■ **Provided passage**:
++++++++
Implement the `CharNgramLanguageModel` class with Laplace smoothing using NLTK's n-gram utilities. The model should count **character** n-grams during training and calculate sentence probabilities with smoothing.

**Key difference from word n-grams:** Instead of tokenizing sentences into words, you'll work with individual characters in each sentence.

In [27]:
import nltk
from nltk.util import ngrams, pad_sequence
from nltk.lm import Laplace
from nltk.lm.preprocessing import padded_everygram_pipeline
from typing import List

# Download required NLTK data
nltk.download('punkt', quiet=True)

class CharNgramLanguageModel:
    """
    Character-based N-gram language model with Laplace (add-1) smoothing using NLTK.
    """

    def __init__(self, n: int = 2):
        """
        Initialize the character n-gram model.

        Args:
            n: Order of n-gram (2 for bigram, 3 for trigram)
        """
        self.n = n
        self.model = Laplace(n)

    def train(self, sentences: List[str]):
        """
++++++++
■ **Records shown**:

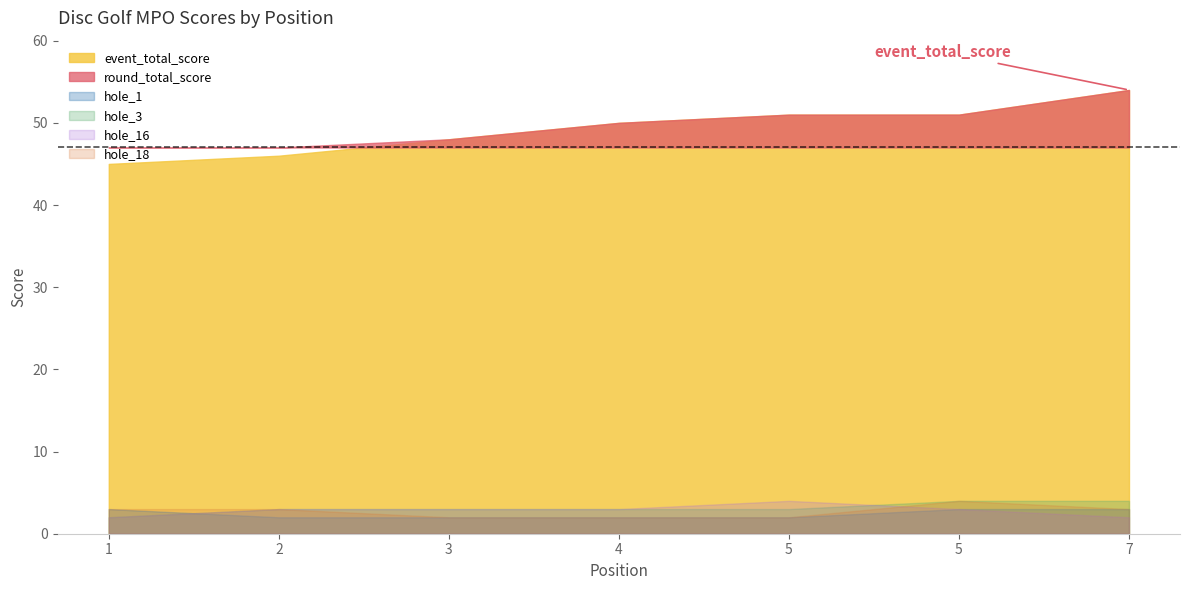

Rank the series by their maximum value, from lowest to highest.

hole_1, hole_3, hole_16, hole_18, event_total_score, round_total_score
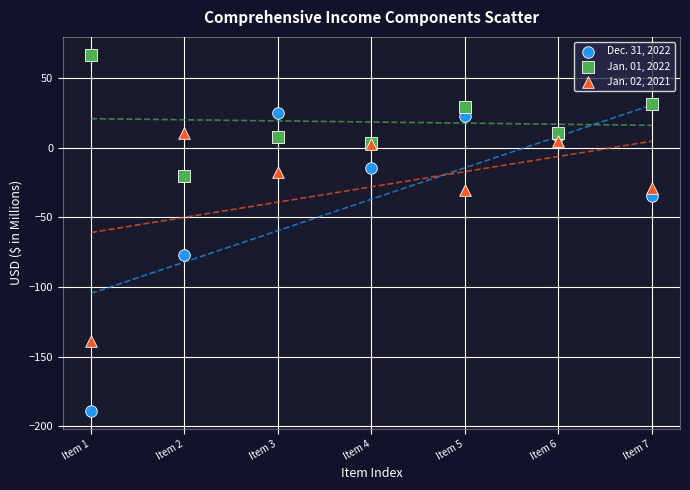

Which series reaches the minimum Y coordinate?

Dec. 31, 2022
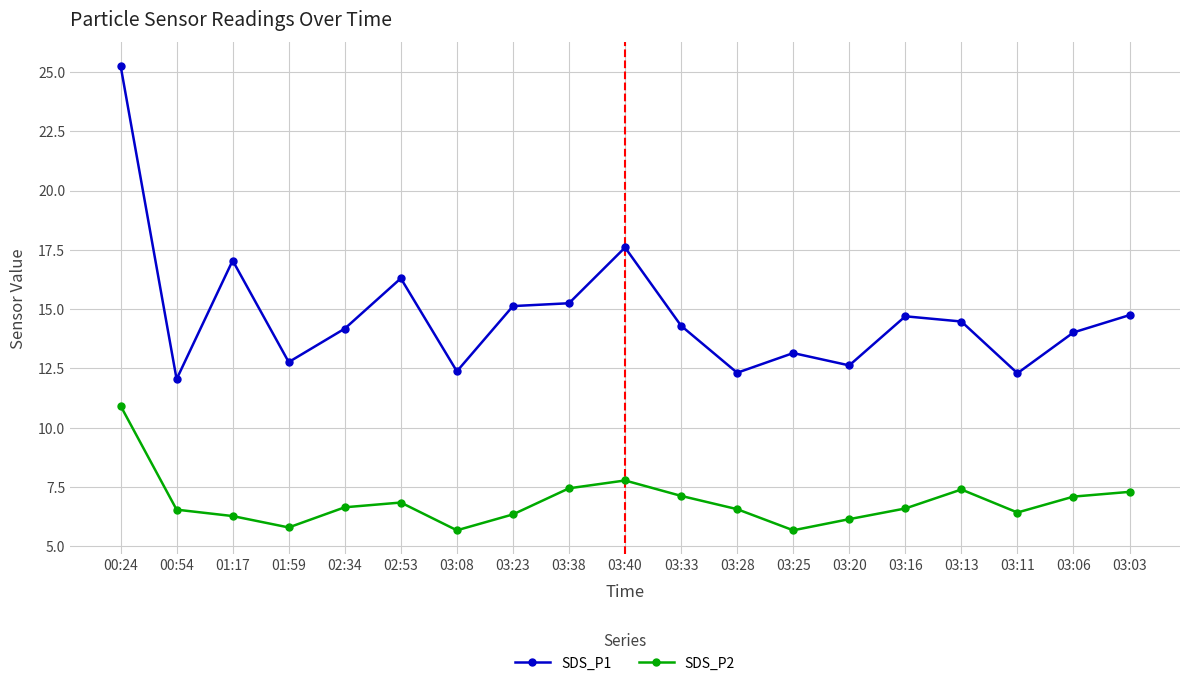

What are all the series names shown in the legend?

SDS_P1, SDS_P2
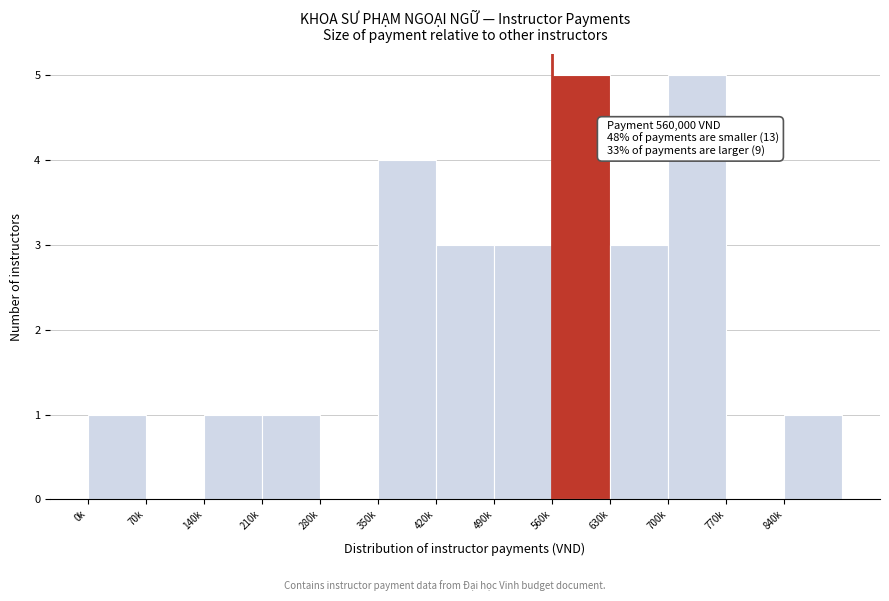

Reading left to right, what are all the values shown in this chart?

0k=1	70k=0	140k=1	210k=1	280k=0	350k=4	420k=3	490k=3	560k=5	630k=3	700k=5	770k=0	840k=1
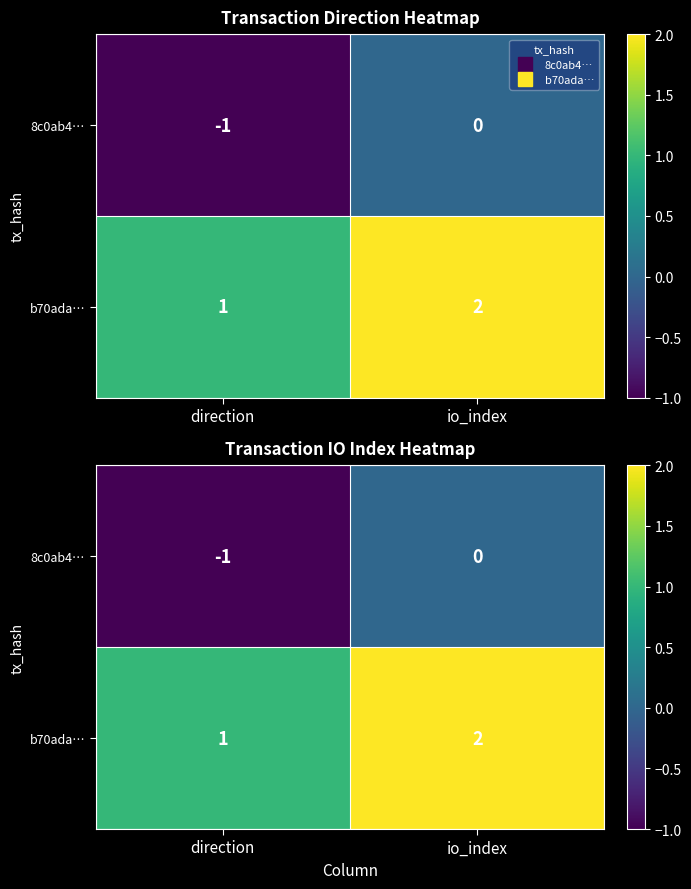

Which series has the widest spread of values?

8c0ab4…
++++++++
■ **Study questions**:
**a.** According to the passage on character n-gram models, what kind of smoothing does the model class use?
**b.** Gather every line of the listing that contains the word "Which".
The listing is unrelated to the passage on character n-gram models.

■ **Task responses**:
**a.** Laplace (add-1) smoothing.

**b.**
Which series reaches the minimum Y coordinate?
Which series has the widest spread of values?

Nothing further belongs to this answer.